- Exercise requirements -
Print the data once more, exactly as supplied.

Stored entries

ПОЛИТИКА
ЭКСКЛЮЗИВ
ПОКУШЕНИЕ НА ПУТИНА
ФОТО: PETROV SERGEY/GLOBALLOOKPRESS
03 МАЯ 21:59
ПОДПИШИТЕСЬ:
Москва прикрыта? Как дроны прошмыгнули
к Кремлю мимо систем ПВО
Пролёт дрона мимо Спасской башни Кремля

- Answer section -
ПОЛИТИКА
ЭКСКЛЮЗИВ
ПОКУШЕНИЕ НА ПУТИНА
ФОТО: PETROV SERGEY/GLOBALLOOKPRESS
03 МАЯ 21:59
ПОДПИШИТЕСЬ:
Москва прикрыта? Как дроны прошмыгнули
к Кремлю мимо систем ПВО
Пролёт дрона мимо Спасской башни Кремля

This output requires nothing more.